Diários de Motocicleta

Ficha técnica

The Motorcycle Diaries. Peru/Chile/Inglaterra/Argentina/Brasil, 2004. Drama. 124 min. Direção: Walter Salles. Com Gael García Bernal, Rodrigo de la Serna e Mía Maestro.

O filme acompanha a viagem pela América do Sul do estudante de medicina Ernesto Guevara e do bioquímico Alberto Granado, que, em 1952, cruzaram o continente com uma moto. Do mesmo diretor de Central do Brasil e Abril Despedaçado.

Mais informações: Adoro Cinema.

Comentários

3 estrelas

Estava com o pé atrás quanto ao filme. Receava deparar-me com uma produção de índole doutrinadora, catequizadora. Felizmente, não é esse o foco principal da história.

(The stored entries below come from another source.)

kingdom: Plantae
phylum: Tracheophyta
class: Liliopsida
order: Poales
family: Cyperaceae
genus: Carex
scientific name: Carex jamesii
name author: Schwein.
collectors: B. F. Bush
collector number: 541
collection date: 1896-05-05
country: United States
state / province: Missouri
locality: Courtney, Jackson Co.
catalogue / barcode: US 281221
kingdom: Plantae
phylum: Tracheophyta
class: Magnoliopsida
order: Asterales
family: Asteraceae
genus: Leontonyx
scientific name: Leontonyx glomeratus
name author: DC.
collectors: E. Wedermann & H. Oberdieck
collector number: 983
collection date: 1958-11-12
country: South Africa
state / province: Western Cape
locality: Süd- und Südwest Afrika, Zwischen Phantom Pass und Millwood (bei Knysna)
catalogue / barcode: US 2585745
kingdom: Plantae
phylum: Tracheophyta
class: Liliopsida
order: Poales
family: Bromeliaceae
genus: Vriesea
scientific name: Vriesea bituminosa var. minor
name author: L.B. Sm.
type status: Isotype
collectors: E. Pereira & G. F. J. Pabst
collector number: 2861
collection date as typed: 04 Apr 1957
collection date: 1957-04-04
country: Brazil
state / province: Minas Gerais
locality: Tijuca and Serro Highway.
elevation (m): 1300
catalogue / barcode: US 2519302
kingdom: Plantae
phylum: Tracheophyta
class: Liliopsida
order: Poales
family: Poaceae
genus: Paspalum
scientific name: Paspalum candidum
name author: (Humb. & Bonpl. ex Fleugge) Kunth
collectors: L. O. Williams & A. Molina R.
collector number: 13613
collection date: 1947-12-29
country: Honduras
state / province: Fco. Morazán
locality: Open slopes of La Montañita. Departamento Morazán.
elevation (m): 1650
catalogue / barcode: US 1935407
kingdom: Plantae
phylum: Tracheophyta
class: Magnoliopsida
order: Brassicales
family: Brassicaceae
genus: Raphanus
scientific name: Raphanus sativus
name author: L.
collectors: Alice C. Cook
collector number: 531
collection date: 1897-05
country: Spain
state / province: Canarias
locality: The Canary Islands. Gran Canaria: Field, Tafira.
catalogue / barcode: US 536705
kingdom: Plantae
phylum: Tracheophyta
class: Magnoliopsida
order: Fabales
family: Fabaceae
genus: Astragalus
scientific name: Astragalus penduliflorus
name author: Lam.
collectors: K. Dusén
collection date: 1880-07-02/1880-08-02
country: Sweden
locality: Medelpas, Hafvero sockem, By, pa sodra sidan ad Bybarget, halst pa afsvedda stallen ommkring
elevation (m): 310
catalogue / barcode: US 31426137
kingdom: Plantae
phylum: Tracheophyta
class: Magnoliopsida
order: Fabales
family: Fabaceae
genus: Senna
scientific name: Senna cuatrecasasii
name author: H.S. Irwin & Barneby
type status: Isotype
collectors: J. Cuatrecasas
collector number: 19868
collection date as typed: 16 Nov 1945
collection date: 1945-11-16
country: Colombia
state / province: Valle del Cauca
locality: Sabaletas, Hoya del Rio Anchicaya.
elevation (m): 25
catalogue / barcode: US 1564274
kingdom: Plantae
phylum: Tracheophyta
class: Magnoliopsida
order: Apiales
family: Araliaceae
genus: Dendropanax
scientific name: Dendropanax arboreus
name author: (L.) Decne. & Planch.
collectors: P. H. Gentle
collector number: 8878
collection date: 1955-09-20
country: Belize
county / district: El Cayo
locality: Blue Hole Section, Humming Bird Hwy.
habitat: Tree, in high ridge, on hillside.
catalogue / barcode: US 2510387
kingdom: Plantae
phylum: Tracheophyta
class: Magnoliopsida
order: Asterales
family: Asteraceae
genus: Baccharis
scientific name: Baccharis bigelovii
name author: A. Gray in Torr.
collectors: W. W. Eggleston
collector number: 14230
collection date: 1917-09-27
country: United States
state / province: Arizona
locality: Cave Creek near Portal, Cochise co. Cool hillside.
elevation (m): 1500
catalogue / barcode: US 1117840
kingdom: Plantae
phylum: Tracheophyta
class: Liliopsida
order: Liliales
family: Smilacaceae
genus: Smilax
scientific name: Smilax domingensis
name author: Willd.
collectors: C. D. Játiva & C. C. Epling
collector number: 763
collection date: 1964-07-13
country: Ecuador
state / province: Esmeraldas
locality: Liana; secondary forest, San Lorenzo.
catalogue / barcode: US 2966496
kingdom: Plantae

A primeira metade de Diários de Motocicleta é plena de momentos cômicos. Impossível não rir diante das situações inusitadas em que se metem os protagonistas, várias delas causadas pela motocicleta, ironicamente batizada de “La Poderosa”. Na segunda metade, o roteiro recebe cores mais carregadas, mais trágicas e comoventes. A realidade de pobreza e abandono da América Latina é destacada. Ernesto Guevara começa a questionar uma série de coisas e leva consigo, nesse questionamento, o espectador.

É interessante comparar o Ernesto do início do filme com o de seu encerramento. O moleque ingênuo, honesto demais e absolutamente crente no mundo cresce muito nos seis meses durante os quais se desenrola a história. Adquire malícia, graças ao seu companheiro de viagem e às situações em que se vê metido. Principalmente, desenvolve um olhar crítico aguçado, que o faz dar novo rumo à sua vida. Essa é a parte da história que poderia ser chamada de “catequética”, porque tem o claro intuito de levar o espectador também à reflexão. Mais do que um discurso sobre política ou regime, no entanto, o que se vê é um questionamento sobre condições sociais e valores humanos, numa busca pelo rompimento de barreiras que não têm nenhuma outra razão de existir, a não ser a meramente “psicológica”.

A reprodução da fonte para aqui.